→ Fragmento del texto:
+++++
Esta revista digital trasciende la recopilación de imágenes y relatos; es una ventana abierta a la forma en que la infancia habita, siente e interpreta el mundo; al dar espacio a sus voces, ser testigos de sus recuerdos y contemplar su capacidad de asombro tanto en la escuela como en familia, reafirmamos con el corazón que los niños no son meros espectadores del mañana, sino verdaderos sujetos históricos del presente.
Como futuras maestras, esta experiencia nos marca profundamente y reafirma el sentido de nuestra vocación; entendemos que educar implica abrir escenarios de participación real, donde las ideas y vivencias de los niños sean escuchadas con absoluto respeto y valoradas como auténtico conocimiento.
Comprender que la historia personal y social de cada niño se teje en los pequeños detalles de todos los días: en la risa compartida, el juego transformador, la ternura recibida y las emociones expresadas sin filtro.
Asumir el compromiso de guiarnos siempre por una escucha atenta y amorosa, asegurándonos de que en nuestras aulas cada niño sea el verdadero protagonista de su aprendizaje y de su propia historia de vida.
+++++
→ Entradas extraídas:

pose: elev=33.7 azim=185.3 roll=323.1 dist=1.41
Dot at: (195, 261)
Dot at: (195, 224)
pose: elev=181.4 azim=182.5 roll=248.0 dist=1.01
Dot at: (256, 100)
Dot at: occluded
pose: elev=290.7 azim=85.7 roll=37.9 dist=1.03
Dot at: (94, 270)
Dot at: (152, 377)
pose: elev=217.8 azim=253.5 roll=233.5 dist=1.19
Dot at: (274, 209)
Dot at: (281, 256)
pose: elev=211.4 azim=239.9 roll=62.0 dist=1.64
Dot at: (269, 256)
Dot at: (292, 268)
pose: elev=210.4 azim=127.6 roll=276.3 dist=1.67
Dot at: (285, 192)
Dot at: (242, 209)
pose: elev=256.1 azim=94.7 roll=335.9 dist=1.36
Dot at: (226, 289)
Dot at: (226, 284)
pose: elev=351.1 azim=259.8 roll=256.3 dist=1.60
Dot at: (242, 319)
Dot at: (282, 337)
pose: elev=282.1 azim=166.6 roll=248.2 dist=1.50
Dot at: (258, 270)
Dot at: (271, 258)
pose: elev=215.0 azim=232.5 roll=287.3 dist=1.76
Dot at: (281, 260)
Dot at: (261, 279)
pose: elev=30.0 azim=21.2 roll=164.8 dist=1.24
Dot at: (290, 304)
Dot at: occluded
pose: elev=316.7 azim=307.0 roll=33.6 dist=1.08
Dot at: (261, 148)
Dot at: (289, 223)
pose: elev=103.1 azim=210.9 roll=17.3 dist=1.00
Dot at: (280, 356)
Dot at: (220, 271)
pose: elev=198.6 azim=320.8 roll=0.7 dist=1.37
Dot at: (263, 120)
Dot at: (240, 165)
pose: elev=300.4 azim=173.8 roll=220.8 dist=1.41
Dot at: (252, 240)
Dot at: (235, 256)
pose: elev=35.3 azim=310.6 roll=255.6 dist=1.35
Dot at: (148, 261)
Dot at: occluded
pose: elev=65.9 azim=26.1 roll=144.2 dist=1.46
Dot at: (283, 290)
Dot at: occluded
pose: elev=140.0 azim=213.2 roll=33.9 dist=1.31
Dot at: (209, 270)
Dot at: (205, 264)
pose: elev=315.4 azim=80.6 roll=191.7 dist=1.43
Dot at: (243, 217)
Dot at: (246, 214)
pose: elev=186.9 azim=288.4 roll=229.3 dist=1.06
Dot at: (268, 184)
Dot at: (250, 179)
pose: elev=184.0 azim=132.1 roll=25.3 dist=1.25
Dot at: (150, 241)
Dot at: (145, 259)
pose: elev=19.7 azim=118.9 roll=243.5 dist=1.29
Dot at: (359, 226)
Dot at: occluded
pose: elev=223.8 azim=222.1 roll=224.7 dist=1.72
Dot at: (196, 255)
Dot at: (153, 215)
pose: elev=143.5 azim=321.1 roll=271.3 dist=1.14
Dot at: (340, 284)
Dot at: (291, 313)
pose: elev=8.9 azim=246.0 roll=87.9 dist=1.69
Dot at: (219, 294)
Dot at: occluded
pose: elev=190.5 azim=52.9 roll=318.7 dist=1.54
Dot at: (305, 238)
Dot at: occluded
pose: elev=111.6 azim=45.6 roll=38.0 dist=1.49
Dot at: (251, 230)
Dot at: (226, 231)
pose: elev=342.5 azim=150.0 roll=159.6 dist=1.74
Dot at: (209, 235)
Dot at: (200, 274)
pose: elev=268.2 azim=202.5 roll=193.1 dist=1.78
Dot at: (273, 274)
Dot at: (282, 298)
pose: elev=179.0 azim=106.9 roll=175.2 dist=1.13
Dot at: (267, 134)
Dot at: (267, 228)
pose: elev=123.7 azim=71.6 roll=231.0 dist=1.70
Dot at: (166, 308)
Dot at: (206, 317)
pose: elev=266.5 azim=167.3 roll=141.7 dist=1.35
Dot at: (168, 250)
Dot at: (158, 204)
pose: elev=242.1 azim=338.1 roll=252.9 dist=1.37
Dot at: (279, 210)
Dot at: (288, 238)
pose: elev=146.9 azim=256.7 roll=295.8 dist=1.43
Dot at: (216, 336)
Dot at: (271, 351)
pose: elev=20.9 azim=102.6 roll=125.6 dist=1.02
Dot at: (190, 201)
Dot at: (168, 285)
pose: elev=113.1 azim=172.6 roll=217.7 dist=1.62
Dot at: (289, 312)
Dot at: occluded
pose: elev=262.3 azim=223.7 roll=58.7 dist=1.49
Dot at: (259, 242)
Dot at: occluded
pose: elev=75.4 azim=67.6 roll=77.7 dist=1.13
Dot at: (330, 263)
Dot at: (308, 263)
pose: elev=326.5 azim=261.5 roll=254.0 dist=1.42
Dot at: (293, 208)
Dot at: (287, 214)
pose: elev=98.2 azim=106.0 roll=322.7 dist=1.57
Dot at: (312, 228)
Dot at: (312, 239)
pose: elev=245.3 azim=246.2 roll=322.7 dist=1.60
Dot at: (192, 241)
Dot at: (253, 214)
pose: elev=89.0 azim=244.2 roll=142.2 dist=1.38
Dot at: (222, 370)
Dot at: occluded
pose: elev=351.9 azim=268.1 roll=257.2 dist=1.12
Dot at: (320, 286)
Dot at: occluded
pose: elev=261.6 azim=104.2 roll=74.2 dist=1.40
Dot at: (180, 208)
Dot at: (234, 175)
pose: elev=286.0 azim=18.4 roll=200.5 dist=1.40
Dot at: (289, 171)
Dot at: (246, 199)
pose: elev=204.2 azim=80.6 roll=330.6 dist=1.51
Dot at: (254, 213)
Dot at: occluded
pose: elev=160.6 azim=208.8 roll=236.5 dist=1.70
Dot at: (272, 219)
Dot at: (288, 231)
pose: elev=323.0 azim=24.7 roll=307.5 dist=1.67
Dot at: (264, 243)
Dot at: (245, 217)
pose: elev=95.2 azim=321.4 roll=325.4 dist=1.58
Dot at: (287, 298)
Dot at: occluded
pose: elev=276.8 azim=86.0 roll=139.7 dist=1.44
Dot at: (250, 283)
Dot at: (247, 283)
+++++
→ El problema: Indica si cada afirmación concuerda con el fragmento sobre la revista digital y responde sí o no citando las palabras del fragmento que lo deciden: (a) quienes escriben son futuras maestras; (b) los niños son presentados como meros espectadores del mañana; (c) la revista se limita a recopilar imágenes y relatos. Los ítems son material aparte del fragmento.

→ Tu respuesta:
(a) Sí: «Como futuras maestras».
(b) No: «los niños no son meros espectadores del mañana, sino verdaderos sujetos históricos del presente».
(c) No: «Esta revista digital trasciende la recopilación de imágenes y relatos».